Getting conditional approval before starting your search for a home is important. Firstly, this approval allows you to look at homes, and enquire with self-assurance. In addition, it lets you consider options, and then create a short-list. So, how can you use conditional approval to your advantage?
The Main Points We’ll Cover
+ Agents and vendors – conditional approval qualifies you as a serious buyer.
+ Budgets – with conditional approval you can focus on property you can afford.
+ Private sales – you can put in a subject to finance offer.
+ Auctions – you’ll confidently inspect property, then arrange finance.
+ Lenders – this form of approval has varying
+ How to apply – understanding when to apply and the process.
Agent and Vendors
Many people who attend home inspections aren’t there to buy that particular house. On most occasions, open home visitors are getting a feel for the market and doing their research. Some, are also just seeing how the other half live.

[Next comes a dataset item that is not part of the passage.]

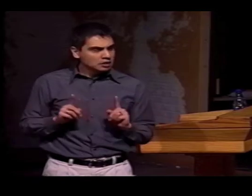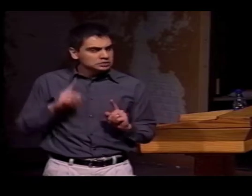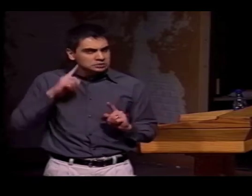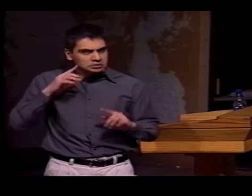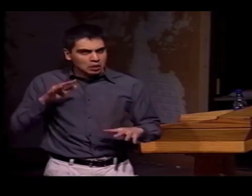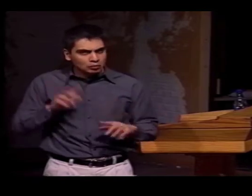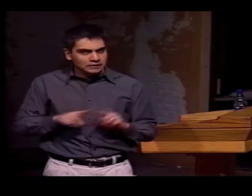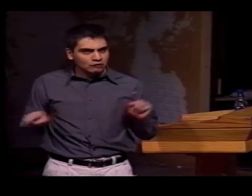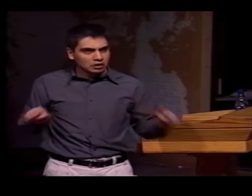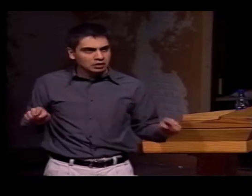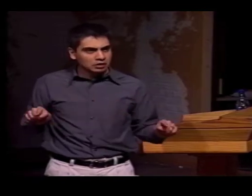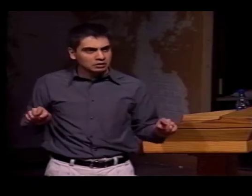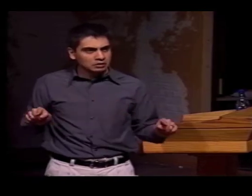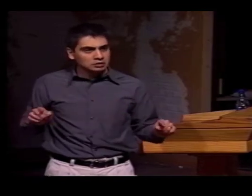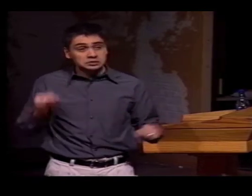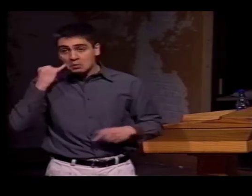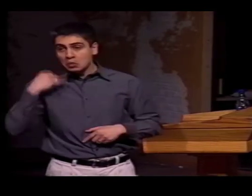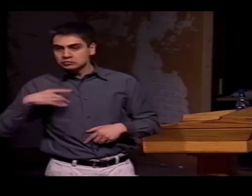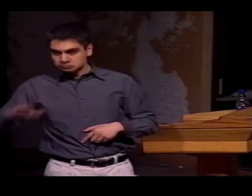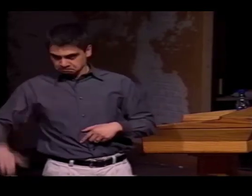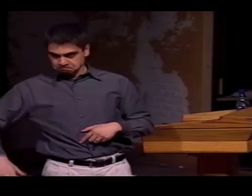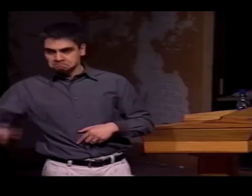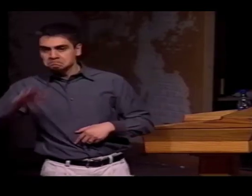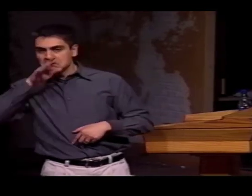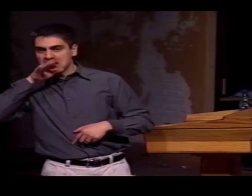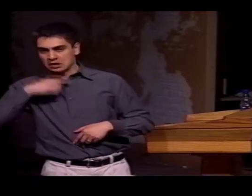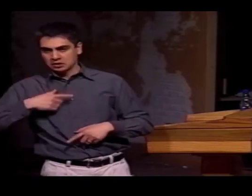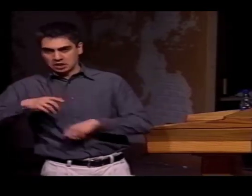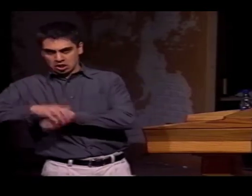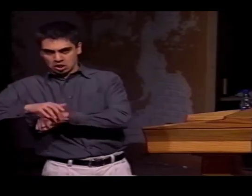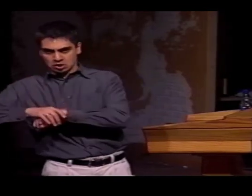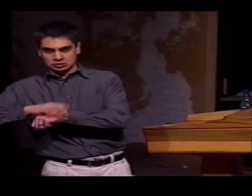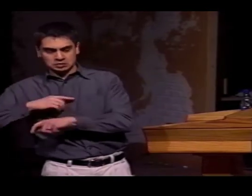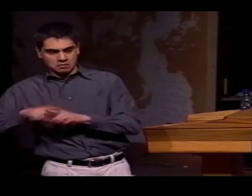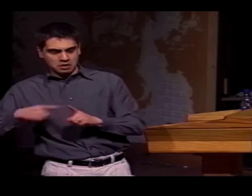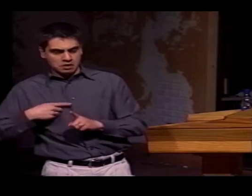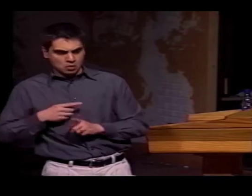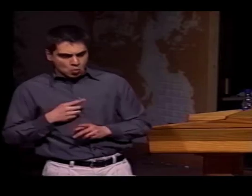SO THEY'RE BOTH SAYING "T," BUT THE SOUNDS ARE SLIGHTLY DIFFERENT BECAUSE OF THE PLACEMENT OF THE TONGUE.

However, when you arrive with conditional approval, you place yourself in a different league to these people. Agents and vendors view you as a serious buyer. Consequently, you’re showing them you’re someone willing to negotiate.
Conditional approval keeps you grounded. Therefore, rather than looking at property beyond your means, you focus on homes within your budget. Knowing what you can afford stops you wasting time and drooling over unaffordable homes.
If you’re looking to buy a home privately, then you can put in an offer ‘subject to finance approval’. Just make sure that the offer is within your budget and approval timeframe. The timeline needs to be within two to three weeks to give your lender time for full approval.
When keen on a property going to auction, then getting conditional approval is vital. Arranging your finance before auction enables you to bid confidentially. Although, you need to be aware of market values and stay within these. Otherwise, you may find your lender’s value is below what you’ve agreed to pay. Therefore, you’ll need to find funds from elsewhere to make up the shortfall.
Countless lenders use different terms for conditional approval. Particular terms you may encounter include pre-approval or approval-in-principle. All of these names describe the same concept. While it is confusing, you can think of these terms as:
+ An enquiry that proves your financial position.
+ A guide, not a guarantee, from a lender as to how much you can afford to borrow.
How to Apply
It’s best to apply for conditional approval when you’re seriously looking to buy a home. Why? Well, conditional approval is valid for a specified period – usually 90-days from the date of application. So, it’s important you don’t apply too soon.
Additionally, it’s also vital that you’ve:
+ Calculated your borrowing capacity using an online calculator.
+ Determined home loan repayments based on your borrowing capacity.
+ Worked out how much you can afford to repay each week.
+ Studied home loan types.
+ Reviewed the market and narrowed down property types and locations.
+ Saved the required deposit.
Once you’ve established these factors, then it’s time to review lending packages. You can do this by contacting lenders directly, which can be time-consuming. Alternatively, you can contact a mortgage broker, who does all the hard work for you.
After you’ve found the right lending package, then it’s time to apply for conditional approval. At this time, you’ll need to supply your lender or broker with proof of your income, assets, and debts. They’ll also want information on the property – dwelling type, postcode, and purchase price.
Your lender will then crunch the numbers, and consider the property. If everything stacks up, then you’ll get conditional approval. Of course, this is subject to several conditions. Accordingly, be sure to ask what these are and discuss them with your lender or broker if you need clarification.